John McAdoo, born abt 1718, was Scotch-Irish, arriving in Virginia, from Ulster in the early part of eighteenth century. He married abt 1755 to Ann?, also from Ulster, and had at least seven children. Their daughter Rhoda, born abt 1754, married Thomas J. Flippin 3rd, from Gloucester VA, and they had at least twelve children. John and Ann's son, John II. was born in 1757 and married Martha Grills, settling in Tennessee. Their son John lll would marry Mary Ann Gibbs. [1][2]John McAdoo died about 1801, in Kentucky
Revolutionary War Service
Daughters of the American Revolution, DAR Genealogical Research Databases, database online, (http://www.dar.org/ : accessed 2-Sep-2016), "Record of John McAdoo Sr.", Ancestor # A074339.
Research Notes - McAdoo Origins
This John McAdoo is categorized as the Tree Top McAdoo of what is probably the best documented, and arguably the most famous, McAdoo family line in America. This John leads to William Gibbs McAdoo Jr. The date of John's will establishes his presence in Barren County, Kentucky in 1800. The birth and marriage dates and places of his son, also named John, implies both were resident in Virginia between 1757 and at least 1787 when the younger is said by Armstrong to moved south to Island Ford.
This John McAdoo is one of many "Johns" of the same era resident in North Carolina, Pennsylvania, and Maryland. He is categorized here as one of a short list of Candidates who may be the Zero_McAdoo, the first person with surname McAdoo to arrive in the colonies.

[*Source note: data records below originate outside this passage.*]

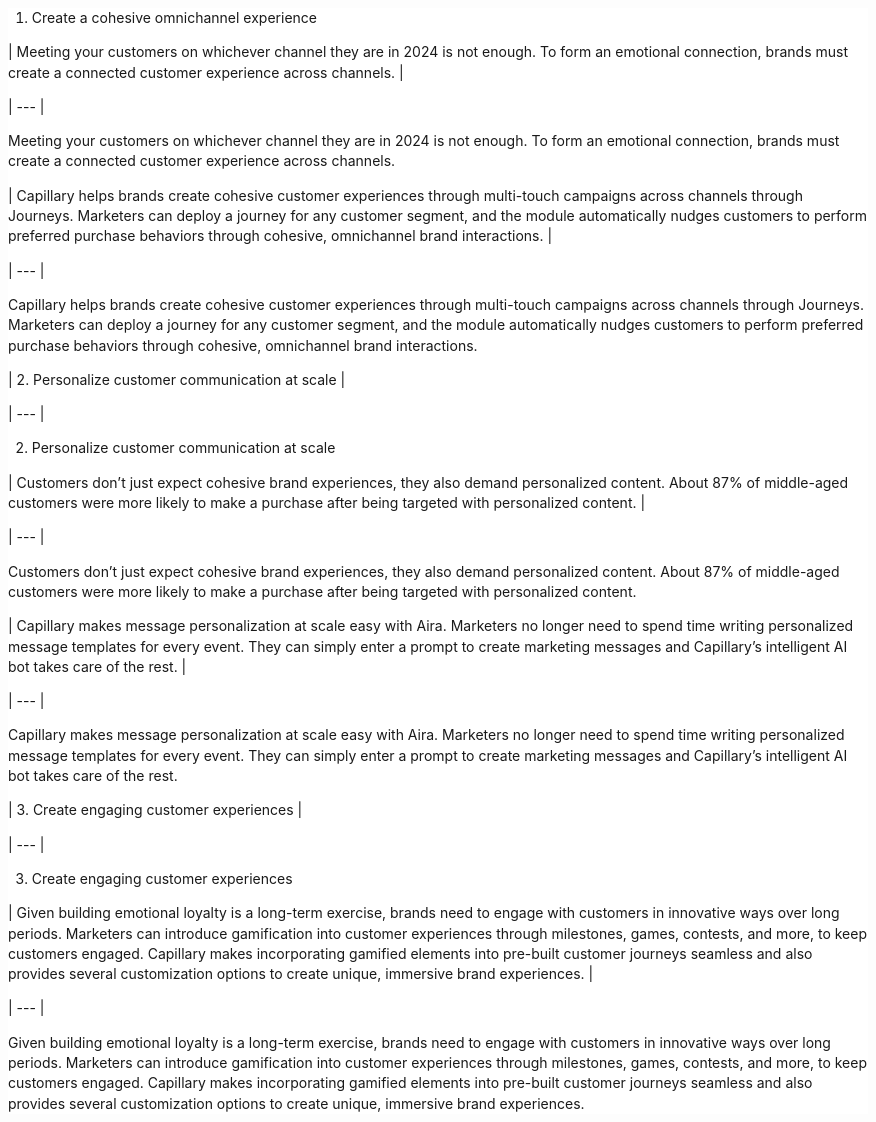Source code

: 
1. Create a cohesive omnichannel experience

| Meeting your customers on whichever channel they are in 2024 is not enough. To form an emotional connection, brands must create a connected customer experience across channels. |

| --- |



Meeting your customers on whichever channel they are in 2024 is not enough. To form an emotional connection, brands must create a connected customer experience across channels.

| Capillary helps brands create cohesive customer experiences through multi-touch campaigns across channels through Journeys. Marketers can deploy a journey for any customer segment, and the module automatically nudges customers to perform preferred purchase behaviors through cohesive, omnichannel brand interactions. |

| --- |



Capillary helps brands create cohesive customer experiences through multi-touch campaigns across channels through Journeys. Marketers can deploy a journey for any customer segment, and the module automatically nudges customers to perform preferred purchase behaviors through cohesive, omnichannel brand interactions.

| 2. Personalize customer communication at scale |

| --- |



2. Personalize customer communication at scale

| Customers don’t just expect cohesive brand experiences, they also demand personalized content. About 87% of middle-aged customers were more likely to make a purchase after being targeted with personalized content. |

| --- |



Customers don’t just expect cohesive brand experiences, they also demand personalized content. About 87% of middle-aged customers were more likely to make a purchase after being targeted with personalized content.

| Capillary makes message personalization at scale easy with Aira. Marketers no longer need to spend time writing personalized message templates for every event. They can simply enter a prompt to create marketing messages and Capillary’s intelligent AI bot takes care of the rest. |

| --- |



Capillary makes message personalization at scale easy with Aira. Marketers no longer need to spend time writing personalized message templates for every event. They can simply enter a prompt to create marketing messages and Capillary’s intelligent AI bot takes care of the rest.

| 3. Create engaging customer experiences |

| --- |



3. Create engaging customer experiences

| Given building emotional loyalty is a long-term exercise, brands need to engage with customers in innovative ways over long periods. Marketers can introduce gamification into customer experiences through milestones, games, contests, and more, to keep customers engaged. Capillary makes incorporating gamified elements into pre-built customer journeys seamless and also provides several customization options to create unique, immersive brand experiences. |

| --- |



Given building emotional loyalty is a long-term exercise, brands need to engage with customers in innovative ways over long periods. Marketers can introduce gamification into customer experiences through milestones, games, contests, and more, to keep customers engaged. Capillary makes incorporating gamified elements into pre-built customer journeys seamless and also provides several customization options to create unique, immersive brand experiences.
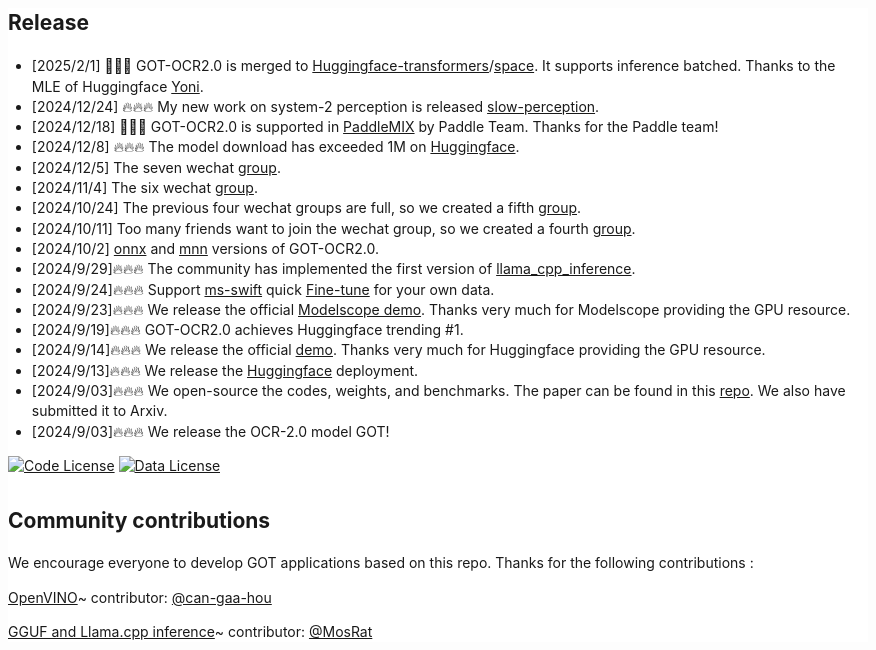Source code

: ## Release

- [2025/2/1] 🚀🚀🚀 GOT-OCR2.0 is merged to [Huggingface-transformers](https://huggingface.co/stepfun-ai/GOT-OCR-2.0-hf)/[space](https://huggingface.co/spaces/yonigozlan/GOT-OCR-Transformers). It supports inference batched. Thanks to the MLE of Huggingface [Yoni](https://github.com/yonigozlan).
- [2024/12/24] 🔥🔥🔥 My new work on system-2 perception is released [slow-perception](https://github.com/Ucas-HaoranWei/Slow-Perception).
- [2024/12/18] 🚀🚀🚀 GOT-OCR2.0 is supported in [PaddleMIX](https://github.com/PaddlePaddle/PaddleMIX/tree/develop/paddlemix/examples/GOT_OCR_2_0) by Paddle Team. Thanks for the Paddle team!
- [2024/12/8] 🔥🔥🔥 The model download has exceeded 1M on [Huggingface](https://huggingface.co/stepfun-ai/GOT-OCR2_0).
- [2024/12/5] The seven wechat [group](https://github.com/Ucas-HaoranWei/GOT-OCR2.0/blob/main/assets/Wechat7.jpg).
- [2024/11/4] The six wechat [group](https://github.com/Ucas-HaoranWei/GOT-OCR2.0/blob/main/assets/wechat6-2.jpg).
- [2024/10/24] The previous four wechat groups are full, so we created a fifth [group](https://github.com/Ucas-HaoranWei/GOT-OCR2.0/blob/main/assets/wechat5.png).
- [2024/10/11] Too many friends want to join the wechat group, so we created a fourth [group](https://github.com/Ucas-HaoranWei/GOT-OCR2.0/blob/main/assets/wechat4.jpg).
- [2024/10/2] [onnx](https://github.com/BaofengZan/GOT-OCRv2-onnx) and [mnn](https://github.com/BaofengZan/mnn-llm-GOT-OCR2.0) versions of GOT-OCR2.0.
- [2024/9/29]🔥🔥🔥 The community has implemented the first version of [llama_cpp_inference](https://github.com/1694439208/GOT-OCR-Inference).
- [2024/9/24]🔥🔥🔥 Support [ms-swift](https://github.com/modelscope/ms-swift/issues/2122) quick [Fine-tune](#fine-tune) for your own data.
- [2024/9/23]🔥🔥🔥 We release the official [Modelscope demo](https://modelscope.cn/studios/stepfun-ai/GOT_official_online_demo). Thanks very much for Modelscope providing the GPU resource.
- [2024/9/19]🔥🔥🔥 GOT-OCR2.0 achieves Huggingface trending #1.
- [2024/9/14]🔥🔥🔥 We release the official [demo](https://huggingface.co/spaces/ucaslcl/GOT_online). Thanks very much for Huggingface providing the GPU resource.
- [2024/9/13]🔥🔥🔥 We release the [Huggingface](https://huggingface.co/ucaslcl/GOT-OCR2_0) deployment.
- [2024/9/03]🔥🔥🔥 We open-source the codes, weights, and benchmarks. The paper can be found in this [repo](https://github.com/Ucas-HaoranWei/GOT-OCR2.0/blob/main/GOT-OCR-2.0-paper.pdf). We also have submitted it to Arxiv.
- [2024/9/03]🔥🔥🔥 We release the OCR-2.0 model GOT!

[![Code License](https://img.shields.io/badge/Code%20License-Apache_2.0-green.svg)](https://github.com/tatsu-lab/stanford_alpaca/blob/main/LICENSE)
[![Data License](https://img.shields.io/badge/Data%20License-CC%20By%20NC%204.0-red.svg)](https://github.com/tatsu-lab/stanford_alpaca/blob/main/DATA_LICENSE)

## Community contributions

We encourage everyone to develop GOT applications based on this repo. Thanks for the following contributions :

[OpenVINO](https://github.com/can-gaa-hou/GOT-OCR2.0-OpenVINO)~ contributor: [@can-gaa-hou](https://github.com/can-gaa-hou)

[GGUF and Llama.cpp inference](https://github.com/MosRat/got.cpp)~ contributor: [@MosRat](https://github.com/MosRat)
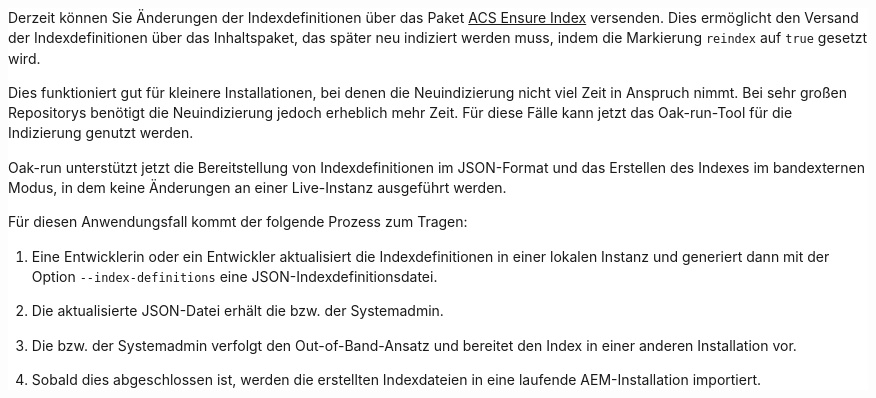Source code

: Derzeit können Sie Änderungen der Indexdefinitionen über das Paket [ACS Ensure Index](https://adobe-consulting-services.github.io/acs-aem-commons/features/ensure-oak-index/index.html) versenden. Dies ermöglicht den Versand der Indexdefinitionen über das Inhaltspaket, das später neu indiziert werden muss, indem die Markierung `reindex` auf `true` gesetzt wird.

Dies funktioniert gut für kleinere Installationen, bei denen die Neuindizierung nicht viel Zeit in Anspruch nimmt. Bei sehr großen Repositorys benötigt die Neuindizierung jedoch erheblich mehr Zeit. Für diese Fälle kann jetzt das Oak-run-Tool für die Indizierung genutzt werden.

Oak-run unterstützt jetzt die Bereitstellung von Indexdefinitionen im JSON-Format und das Erstellen des Indexes im bandexternen Modus, in dem keine Änderungen an einer Live-Instanz ausgeführt werden.

Für diesen Anwendungsfall kommt der folgende Prozess zum Tragen:

1. Eine Entwicklerin oder ein Entwickler aktualisiert die Indexdefinitionen in einer lokalen Instanz und generiert dann mit der Option `--index-definitions` eine JSON-Indexdefinitionsdatei.

1. Die aktualisierte JSON-Datei erhält die bzw. der Systemadmin. 
1. Die bzw. der Systemadmin verfolgt den Out-of-Band-Ansatz und bereitet den Index in einer anderen Installation vor. 
1. Sobald dies abgeschlossen ist, werden die erstellten Indexdateien in eine laufende AEM-Installation importiert.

Ingles Ferry Settlement on the New River, Virginia
Zella Armstrong states on page 140 of her account of this family, that this John McAdoo "married perhaps in 1756 at a point where later the Norfolk and Virginia Railway crossed New River" ... and "son John was born at that point on 6 Feb 1757". The concrete abutments are all that remain today of the N&V Railway bridge that crossed the New River at present-day Radford, Virginia. LINK
Son John's birth at this site in 1757 would place the family at an early settlement then known as Ingles Farm, and later as Ingles Ferry, in then Augusta County, Virginia. At the time of son John and wife Martha's departure from Ingles Ferry in 1787, Ingles Ferry was located in Botetort County, Virginia, established from Augusta in 1770.
The Ingles Ferry was built to serve traffic on the "Great Wagon" or "Wilderness" Road that was used by colonial era pioneers to travel from Philadelphia to the western frontier lands in the Carolinas and to what 50 years later would become Kentucky and Tennessee. The road forked near a ford on the Yadkin River in western North Carolina. If Armstrong's accounts are correct, then both Johns would have traveled from Ingles Ferry down this road in 1787. The elder John to a new home in what, in 1792, would become Kentucky; and son John and wife to a settlement near Island Ford on the Clinch River in what would become, in 1796, Tennessee.
Historical Note: The Ingles Farm and Ferry were established by storied Shawnee captive/escapee Mary Draper Ingles and her husband shortly after the 1755 Draper's Meadow Massacre during the French and Indian Wars.